I am sure that the hon. Member for Mitcham and Morden (Siobhain McDonagh) will not be surprised that I have saved her comments for last. I represent the other half of what I must emphasise is the Epsom and St. Helier—not the St. Helier and Epsom—NHS trust. I do not envy any NHS employee faced with the task of hospital reconfiguration. They can never win, and they can never please everyone. The House will not be surprised to learn that I could set out in detail equal to the hon. Lady's the reasons why she is wrong, why Epsom has better transport links and how, if there is no accident and emergency department in Epsom, there will be 150,000 people in Surrey without an A and E department within five miles of their homes, while in the north of the area there are three other major acute hospitals close by.

May I say to the Minister and the hon. Lady that the siting of the hospital in this project is, in many ways, not the key point? The key is whether the project is viable in the first place. I have two huge concerns that should be common to the hon. Lady, the hon. Member for Sutton and Cheam, myself and other affected Members. First, the national health service is putting forward a scheme that, by its own admission, replaces one unaffordable model of care with another. We have not yet been given evidence by the national health service that it is delivering a package—an expensive private finance initiative scheme—that will not ultimately lead to cuts in community-based services as the NHS seeks to pay the mortgage.

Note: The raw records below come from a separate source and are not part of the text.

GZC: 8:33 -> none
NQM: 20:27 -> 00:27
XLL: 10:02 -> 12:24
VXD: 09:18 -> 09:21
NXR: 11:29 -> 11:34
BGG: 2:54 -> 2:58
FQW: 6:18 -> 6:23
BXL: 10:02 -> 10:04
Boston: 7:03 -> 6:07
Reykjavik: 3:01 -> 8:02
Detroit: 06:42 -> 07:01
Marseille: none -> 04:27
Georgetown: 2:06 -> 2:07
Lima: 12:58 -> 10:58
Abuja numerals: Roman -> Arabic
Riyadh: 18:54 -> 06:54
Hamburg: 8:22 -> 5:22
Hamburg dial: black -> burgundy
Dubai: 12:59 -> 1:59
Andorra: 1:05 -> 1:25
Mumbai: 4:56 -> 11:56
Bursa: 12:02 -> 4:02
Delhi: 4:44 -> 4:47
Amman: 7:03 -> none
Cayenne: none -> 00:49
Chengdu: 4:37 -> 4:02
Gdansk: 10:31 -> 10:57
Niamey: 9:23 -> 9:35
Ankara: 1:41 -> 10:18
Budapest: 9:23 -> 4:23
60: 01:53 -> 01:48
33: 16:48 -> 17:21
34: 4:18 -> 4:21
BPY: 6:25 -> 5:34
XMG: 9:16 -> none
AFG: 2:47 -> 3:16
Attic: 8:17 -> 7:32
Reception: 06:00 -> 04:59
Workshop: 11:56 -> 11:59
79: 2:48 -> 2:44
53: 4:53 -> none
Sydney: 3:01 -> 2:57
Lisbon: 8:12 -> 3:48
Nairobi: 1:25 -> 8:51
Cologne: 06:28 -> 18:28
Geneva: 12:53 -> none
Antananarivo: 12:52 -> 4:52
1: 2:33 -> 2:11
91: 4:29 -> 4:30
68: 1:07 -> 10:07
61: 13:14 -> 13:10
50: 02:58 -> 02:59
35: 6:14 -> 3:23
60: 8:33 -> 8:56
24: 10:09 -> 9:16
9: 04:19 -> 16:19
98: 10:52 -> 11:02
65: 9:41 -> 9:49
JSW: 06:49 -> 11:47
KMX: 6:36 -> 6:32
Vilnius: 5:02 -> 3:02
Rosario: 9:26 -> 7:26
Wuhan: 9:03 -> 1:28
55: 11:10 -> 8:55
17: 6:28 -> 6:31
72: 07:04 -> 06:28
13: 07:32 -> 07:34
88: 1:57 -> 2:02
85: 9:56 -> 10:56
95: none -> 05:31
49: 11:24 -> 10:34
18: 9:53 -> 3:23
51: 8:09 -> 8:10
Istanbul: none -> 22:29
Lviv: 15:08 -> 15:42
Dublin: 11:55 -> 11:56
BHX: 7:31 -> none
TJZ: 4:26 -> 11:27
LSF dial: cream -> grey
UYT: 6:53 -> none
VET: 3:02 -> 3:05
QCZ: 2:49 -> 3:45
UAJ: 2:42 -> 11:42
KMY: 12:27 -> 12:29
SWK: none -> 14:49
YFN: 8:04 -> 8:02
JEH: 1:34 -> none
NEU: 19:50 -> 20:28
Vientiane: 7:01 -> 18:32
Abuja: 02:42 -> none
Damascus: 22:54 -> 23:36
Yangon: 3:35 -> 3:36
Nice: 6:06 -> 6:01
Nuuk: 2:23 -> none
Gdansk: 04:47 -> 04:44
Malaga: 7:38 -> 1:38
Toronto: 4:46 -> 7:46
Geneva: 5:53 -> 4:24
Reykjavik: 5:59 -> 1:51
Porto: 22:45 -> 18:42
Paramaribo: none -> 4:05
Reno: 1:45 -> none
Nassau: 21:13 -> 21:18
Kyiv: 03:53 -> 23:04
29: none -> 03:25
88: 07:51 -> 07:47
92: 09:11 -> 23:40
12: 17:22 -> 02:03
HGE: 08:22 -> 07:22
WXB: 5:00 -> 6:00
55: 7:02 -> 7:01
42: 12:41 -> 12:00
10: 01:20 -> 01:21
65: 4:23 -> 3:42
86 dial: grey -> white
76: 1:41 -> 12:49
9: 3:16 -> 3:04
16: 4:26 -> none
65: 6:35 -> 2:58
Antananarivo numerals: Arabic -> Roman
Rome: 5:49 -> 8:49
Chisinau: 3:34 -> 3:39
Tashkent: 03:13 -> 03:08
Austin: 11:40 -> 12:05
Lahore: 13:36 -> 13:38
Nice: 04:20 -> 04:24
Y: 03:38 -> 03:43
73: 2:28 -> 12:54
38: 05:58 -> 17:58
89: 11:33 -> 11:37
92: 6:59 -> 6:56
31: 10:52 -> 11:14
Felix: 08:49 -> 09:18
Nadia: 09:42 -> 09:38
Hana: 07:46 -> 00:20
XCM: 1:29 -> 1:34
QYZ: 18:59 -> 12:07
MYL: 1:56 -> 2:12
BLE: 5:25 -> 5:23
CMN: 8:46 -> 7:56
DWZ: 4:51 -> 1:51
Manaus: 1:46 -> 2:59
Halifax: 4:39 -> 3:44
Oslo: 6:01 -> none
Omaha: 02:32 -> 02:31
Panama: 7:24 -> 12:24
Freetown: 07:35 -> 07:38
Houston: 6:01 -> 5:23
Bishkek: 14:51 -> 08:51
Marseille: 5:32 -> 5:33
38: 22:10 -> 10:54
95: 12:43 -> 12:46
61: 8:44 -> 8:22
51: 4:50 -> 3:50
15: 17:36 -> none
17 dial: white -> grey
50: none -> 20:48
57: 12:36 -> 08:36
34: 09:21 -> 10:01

The other point is that we have yet to get a clear explanation of how the NHS can afford to reduce the number of acute beds in our area by one third. Until I hear answers to those two questions, I remain unpersuaded that this scheme is viable. I hope that in passing on comments from the hon. Lady and the hon. Member for Sutton and Cheam, the Minister will bear my thoughts in mind as well.

This has been a good and wide-ranging debate, and we look forward to hearing from the Minister. I wish all Members of the House and you, Mr. Deputy Speaker, a very pleasant recess.